◆ **THE PROBLEM**
Scan the records for "business". Show the matching lines.

◆ **DATA EXTRACTS**
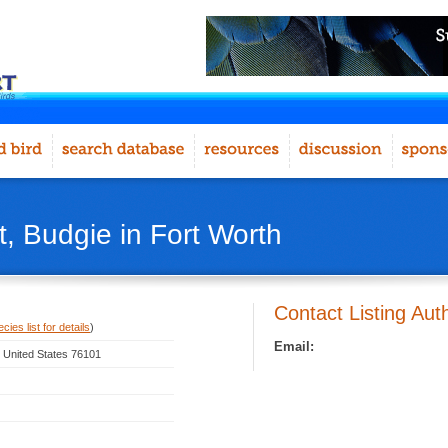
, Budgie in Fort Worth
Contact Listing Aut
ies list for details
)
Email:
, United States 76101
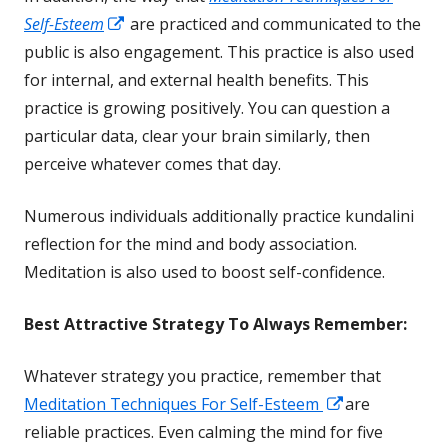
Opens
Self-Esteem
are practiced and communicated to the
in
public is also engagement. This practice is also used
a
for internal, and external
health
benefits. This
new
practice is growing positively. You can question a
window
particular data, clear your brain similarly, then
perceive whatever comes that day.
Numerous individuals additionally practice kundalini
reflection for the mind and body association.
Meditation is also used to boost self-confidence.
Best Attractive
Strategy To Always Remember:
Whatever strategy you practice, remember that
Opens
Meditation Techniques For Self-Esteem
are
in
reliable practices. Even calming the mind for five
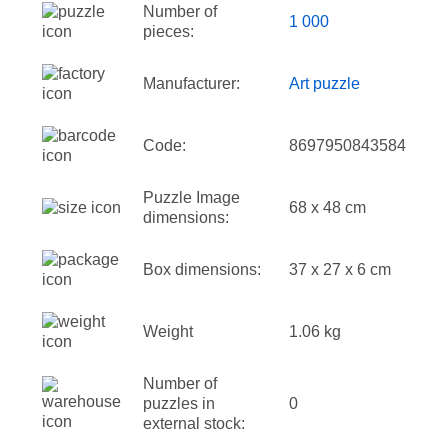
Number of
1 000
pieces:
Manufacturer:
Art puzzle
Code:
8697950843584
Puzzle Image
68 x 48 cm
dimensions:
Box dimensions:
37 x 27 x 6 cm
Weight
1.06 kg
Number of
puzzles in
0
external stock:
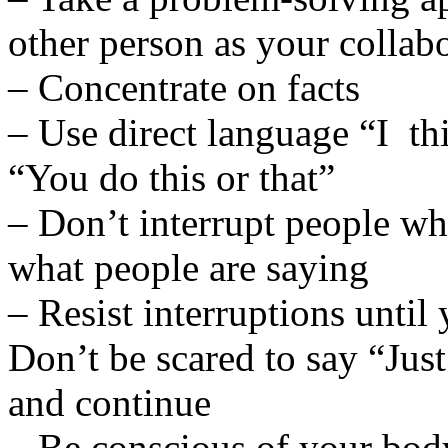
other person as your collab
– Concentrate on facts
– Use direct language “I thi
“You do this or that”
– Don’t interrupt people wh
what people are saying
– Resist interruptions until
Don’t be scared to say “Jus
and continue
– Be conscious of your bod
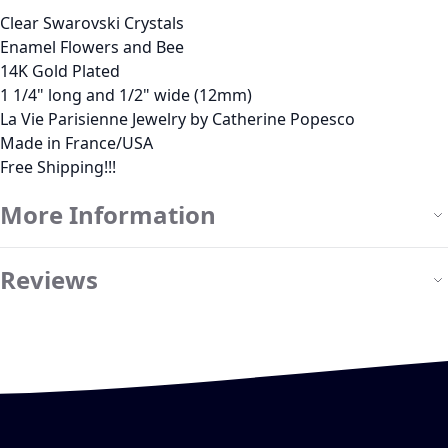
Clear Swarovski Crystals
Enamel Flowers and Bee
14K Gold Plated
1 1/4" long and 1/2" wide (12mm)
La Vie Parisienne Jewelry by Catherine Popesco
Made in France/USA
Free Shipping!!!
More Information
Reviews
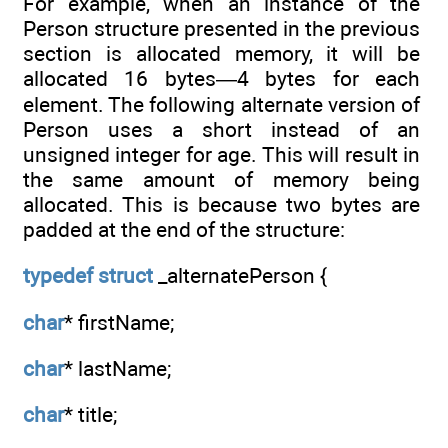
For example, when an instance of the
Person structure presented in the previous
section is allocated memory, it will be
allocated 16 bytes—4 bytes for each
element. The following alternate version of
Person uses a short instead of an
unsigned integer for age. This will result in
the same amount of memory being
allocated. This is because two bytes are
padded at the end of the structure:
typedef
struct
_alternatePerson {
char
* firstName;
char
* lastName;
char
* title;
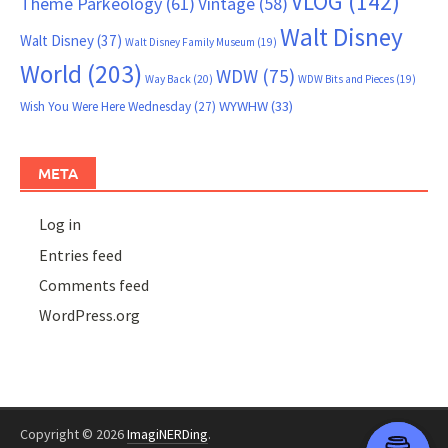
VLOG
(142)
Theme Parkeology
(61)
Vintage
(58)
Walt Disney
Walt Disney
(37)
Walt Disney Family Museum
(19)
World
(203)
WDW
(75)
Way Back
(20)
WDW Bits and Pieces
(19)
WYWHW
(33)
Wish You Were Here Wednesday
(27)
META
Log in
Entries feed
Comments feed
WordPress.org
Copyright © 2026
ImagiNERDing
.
--
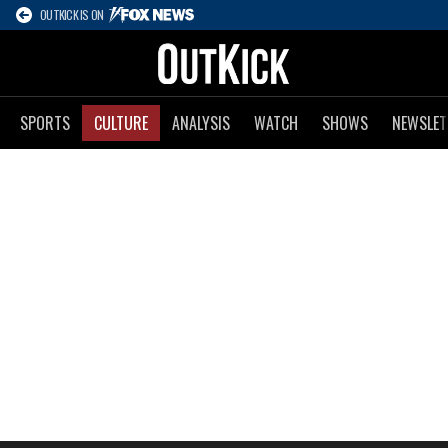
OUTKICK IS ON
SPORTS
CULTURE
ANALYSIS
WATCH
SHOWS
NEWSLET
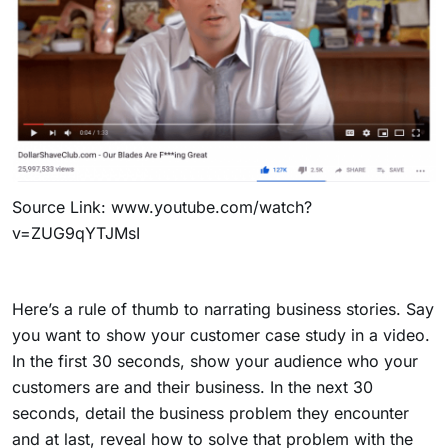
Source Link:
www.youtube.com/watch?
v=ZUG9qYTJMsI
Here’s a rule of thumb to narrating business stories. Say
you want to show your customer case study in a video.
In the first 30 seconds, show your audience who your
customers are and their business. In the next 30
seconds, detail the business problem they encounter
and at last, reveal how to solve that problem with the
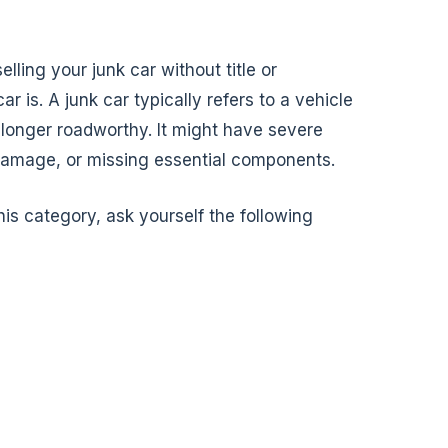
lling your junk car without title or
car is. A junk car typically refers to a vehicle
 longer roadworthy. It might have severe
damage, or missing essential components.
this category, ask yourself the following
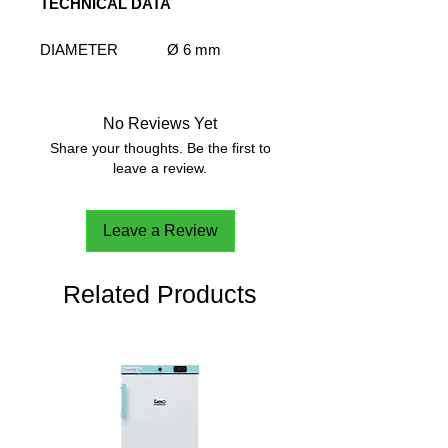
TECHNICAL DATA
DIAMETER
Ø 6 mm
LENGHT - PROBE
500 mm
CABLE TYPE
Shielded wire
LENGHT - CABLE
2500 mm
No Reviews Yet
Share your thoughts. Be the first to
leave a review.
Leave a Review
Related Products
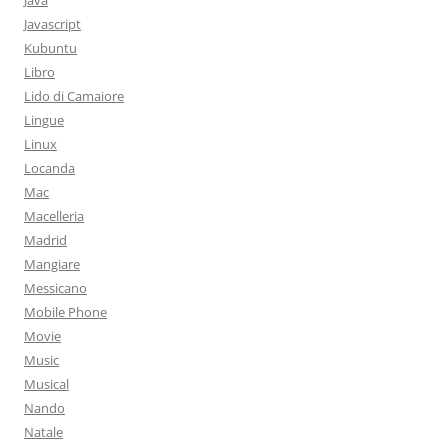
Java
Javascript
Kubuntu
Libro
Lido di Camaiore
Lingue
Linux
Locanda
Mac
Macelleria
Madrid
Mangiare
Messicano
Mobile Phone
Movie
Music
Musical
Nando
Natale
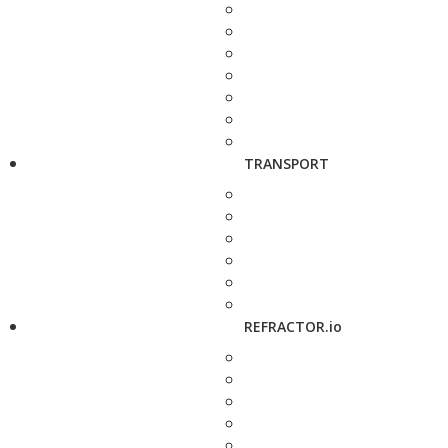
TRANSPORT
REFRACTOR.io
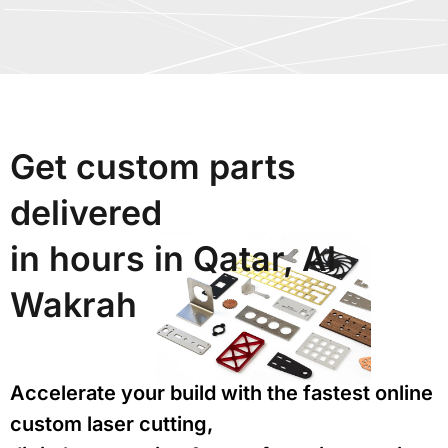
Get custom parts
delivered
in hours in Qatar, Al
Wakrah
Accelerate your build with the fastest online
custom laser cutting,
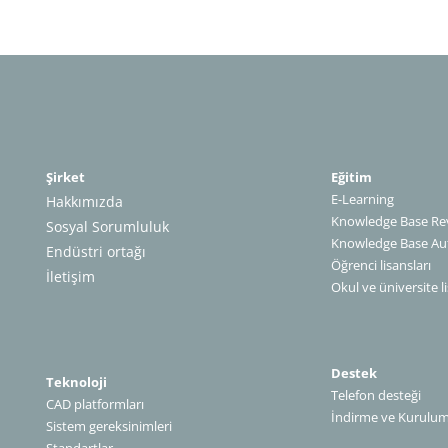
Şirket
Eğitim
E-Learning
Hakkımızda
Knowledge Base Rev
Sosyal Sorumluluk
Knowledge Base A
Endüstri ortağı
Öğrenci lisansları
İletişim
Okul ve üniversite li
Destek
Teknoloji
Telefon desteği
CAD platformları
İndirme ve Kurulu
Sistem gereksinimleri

◆ **ANSWER BOX**
Here’s a rule of thumb to narrating business stories. Say
customers are and their business. In the next 30
seconds, detail the business problem they encounter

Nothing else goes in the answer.